PORTLAND, Ore. (KOIN) — Oregon’s COVID-19 death toll increased to four on Friday and the number of confirmed cases continues to rise throughout the state and in Southwest Washington.
The latest death was reported in Marion County. No additional details have been released.
Earlier on Friday, the Oregon Health Authority reported 26 new cases, bringing the state total to 114 on Friday. There were four new cases in Clackamas County, two new in Deschutes County, one new in Grant County, one new in Linn County, four new in Marion County, one new in Union County, five new in Multnomah County, six new in Washington County, and two new in Yamhill County.
Also Friday, Clark County officials announced two more people tested positive — a woman in her 60s and a man in his 70s. Both are quarantined at home. These cases brought the overall county total to six.
In Washington as of Friday afternoon, 1,524 people have tested positive and 83 have died.
In Oregon, four people have died.
In both states, the overwhelming majority of cases have been in people older than 55, but every age group has been infected, officials said.
As of Friday morning, nearly 16,000 cases have been confirmed nationwide, with more than 200 deaths.
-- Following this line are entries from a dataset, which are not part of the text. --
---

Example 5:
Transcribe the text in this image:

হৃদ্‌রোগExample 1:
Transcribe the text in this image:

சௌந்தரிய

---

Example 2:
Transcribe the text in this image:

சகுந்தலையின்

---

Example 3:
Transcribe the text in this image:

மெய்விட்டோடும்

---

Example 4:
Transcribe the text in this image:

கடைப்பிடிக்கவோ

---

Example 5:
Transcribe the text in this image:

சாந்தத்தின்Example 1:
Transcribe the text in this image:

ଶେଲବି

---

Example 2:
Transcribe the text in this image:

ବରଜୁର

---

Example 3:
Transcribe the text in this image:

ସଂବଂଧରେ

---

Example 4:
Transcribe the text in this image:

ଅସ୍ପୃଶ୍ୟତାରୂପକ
Confirmed cases have been reported in each of the 50 states.
The World Health Organization has reported COVID-19 cases in most countries on Earth.
New York state moved to join California on Friday in ordering nearly all residents to stay in their homes, as governors undertook their most sweeping efforts yet to contain the coronavirus and fend off the kind of onslaught of patients that has caused southern Europe to buckle.
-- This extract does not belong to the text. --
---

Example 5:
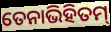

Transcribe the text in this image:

ତେନାଭିହିତମ୍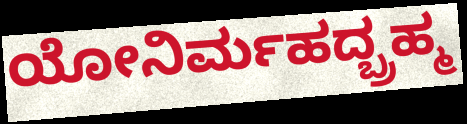
ಯೋನಿರ್ಮಹದ್ಬ್ರಹ್ಮ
“We’re going to close the valve, because the rate of increase in the number of cases portends a total overwhelming of our hospital system,” New York Gov. Andrew Cuomo said as the death toll in the U.S. topped 200, with at least 38 in his state.
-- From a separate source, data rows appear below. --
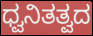
ಧ್ವನಿತತ್ವದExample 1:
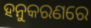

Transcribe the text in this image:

ହନୁକରଣରେ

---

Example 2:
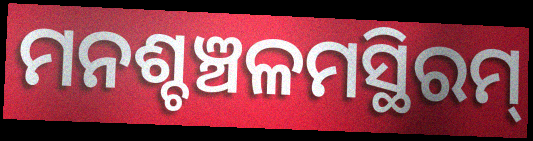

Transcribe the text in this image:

ମନଶ୍ଚଞ୍ଚଳମସ୍ଥିରମ୍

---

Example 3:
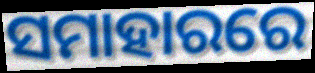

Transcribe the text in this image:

ସମାହାରରେ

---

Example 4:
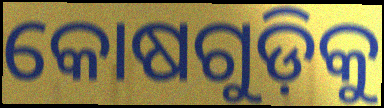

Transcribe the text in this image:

କୋଷଗୁଡ଼ିକୁ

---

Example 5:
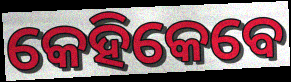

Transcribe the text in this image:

କେହିକେବେ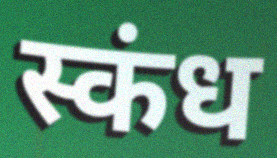
स्कंध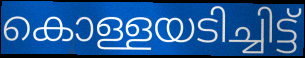
കൊള്ളയടിച്ചിട്ട്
Meanwhile, Gov. Kate Brown said she was not enacting a shelter-in-place order as of Thursday morning; however, she did add her team was compiling a list of essential businesses that would remain open if an order were to be necessary. Portland Mayor Ted Wheeler announced Wednesday he was considering such an order in an effort to curb the spread of the virus, which has been declared a global pandemic.
Tips from the Oregon Health Authority:
- Never visit a hospital or long-term care facility if you have a fever or cough.
- Cover your mouth and nose when you cough or sneeze.
- Wash your hands often with soap and water for at least 20 seconds.
- Regularly clean and disinfect frequently touched objects and surfaces like bathrooms, desks, countertops, doorknobs, computer keyboards, faucet handles, toys and cell phones.
- Avoid touching your eyes, nose, or mouth with unwashed hands.
- Stay home and away from others if you are ill.
- After someone contracts COVID-19, illness usually develops within 14 days. Symptoms mirror those of the flu, including fever, cough, runny nose, headache, sore throat and general feelings of illness.